Aku terkejut melihat kemunculan pendaki berjaket merah itu dari balik semak-semak dengan wajah geram serta mata memutih hampir seluruhnya, dan mulut menganga lebar. Hingga aku terjatuh ke belakang saat melangkah mundur dengan cepat.
Bahkan pendaki perempuan langsung menjerit histeris saat mengetahui kalau tak jauh dari tempat duduknya muncul sosok menyeramkan itu. Tak hanya dia, beberapa pendaki yang sedang duduk-duduk pun terperanjat begitu menengok ke arah sosok pendaki berjaket merah itu.
Mereka pun berlarian dan segera bersembunyi di balik pohoh. Sesekali terdengar suara tangis ketakutan dari mereka. Aku yang masih menatap pendaki berjaket merah itu tak bisa berbuat apapun selain menahan napas.
Lalu, tiba-tiba saja, wajah pendaki berjaket merah itu berubah normal kembali. Dirinya tampak linglung setelahnya, menegok ke pelbagai arah, seakan tak mengetahui apa yang terjadi pada dirinya sendiri. Kemudian ia tersungkur jatuh dengan lutut menempel di tanah.
"Maafkan aku ... maafkan aku ... maafkan aku...." ucapnya yang terdengar seperti akan menangis kemudian tertunduk lesu.
Menyadari dia sudah tidak lagi kerasukan, aku langsung bangkit dan berdiri. Akhirnya aku bisa mengambil napas panjang walau masih agak berat. Keringat mengucur deras dari dahi ke pelipis yang lantas aku seka dengan tangan kotor bekas menggali tanah itu.
Saat mendengar kata-katanya, aku tahu kalau apa yang kucurigai itu benar, bahwa dirinya telah membunuh orang, membawanya dalam kantong plastik dalam tas keril, dan menguburkannya di hutan sana. Aroma melati dan alkohol itu pastilah dari parfum yang berguna untuk menyamarkan bau anyir daging.
Aku pun berjalan menghampiri pendaki berjaket merah itu yang masih berlutut menunduk lesu.
"Kau yang menguburkan jasad itu, kan?"
Mendengar pertanyaan yang aku lontarkan, dirinya langsung mengangkat kepalanya dan berkata, "Bukan aku yang membunuhnya ... bukan aku yang membunuhnya ... bukan aku yang membunuhnya!" ucapannya.
"Terus siapa?"
Ia berhenti berkata-kata, lalu terdiam melamun dengan mata melotot, tak lama kemudian terkekeh-kekeh sambil berkata, "Aku yang membunuhnya ... aku yang membunuhnya ... aku yang membunuhnya...." Lelaki di hadapanku terus saja mengulang perkataannya sambil tertawa tapi terdengar seperti akan menangis.

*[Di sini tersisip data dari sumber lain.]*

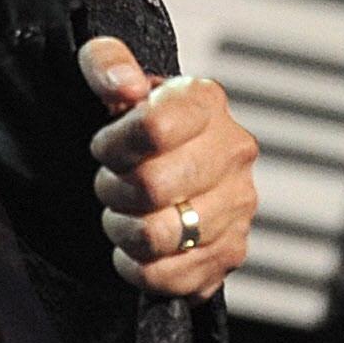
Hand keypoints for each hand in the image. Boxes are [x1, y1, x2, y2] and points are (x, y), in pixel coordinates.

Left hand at [85, 37, 257, 298]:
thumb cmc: (133, 120)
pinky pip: (170, 278)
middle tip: (111, 184)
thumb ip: (106, 64)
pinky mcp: (231, 253)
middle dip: (113, 189)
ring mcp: (239, 206)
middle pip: (153, 187)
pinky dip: (138, 267)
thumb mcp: (109, 75)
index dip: (113, 144)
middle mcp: (234, 152)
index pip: (155, 128)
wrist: (164, 161)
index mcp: (205, 101)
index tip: (104, 148)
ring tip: (124, 213)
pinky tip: (137, 246)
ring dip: (122, 229)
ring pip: (159, 236)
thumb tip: (123, 84)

Aku tidak mengerti dengan apa yang dia maksud. Sebab sebelumnya ia berkata bahwa dia bukan pembunuhnya, tetapi sekarang dia berkata kalau dia bukan pembunuhnya. Namun, sebenarnya aku peduli. Karena yang pasti aku tahu kalau dia yang menguburkan jasad yang sudah terpotong-potong itu.
Walaupun dengan kondisi tubuh yang sudah lelah, aku berniat untuk membawanya turun dan melaporkan ke petugas jaga tentang apa yang terjadi.
Pucuk dicinta ulam pun tiba. Saat akan mengambil tas kerilku, tiba-tiba saja seorag berpakaian kemeja gunung hitam khas petugas datang. Dengan handy-Talky di tangan, ia muncul bersama dua orang lainnya. Aku tahu ia adalah ranger gunung Ciremai yang memang biasa berpatroli dari pos ke pos untuk melihat kondisi pendakian.
"Ada apa ini?" tanya Pria bertopi gunung berwana hijau itu.
Dengan terengah-engah aku pun menjawab. "Di sana ada mayat, Pak. Ada yang kesurupan. Dan orang ini, dia menguburkan mayat, Pak" jelasku.
"Orang ini?" tanya sang ranger sambil menunjuk pendaki berjaket merah itu.
"Iya, Pak.'
Dia mengangguk-angguk. "Pos lima, pos lima, di sini ada mayat yang harus dievakuasi. Tolong berangkatkan tim untuk membantu, ganti," ucapnya melalui Handy-Talky. "Pantas saja kau kabur begitu melihatku di pos bawah sana, dan entah kenapa kau naik lagi tergesa-gesa. Aku curiga makanya aku ikuti kamu," ucap petugas itu.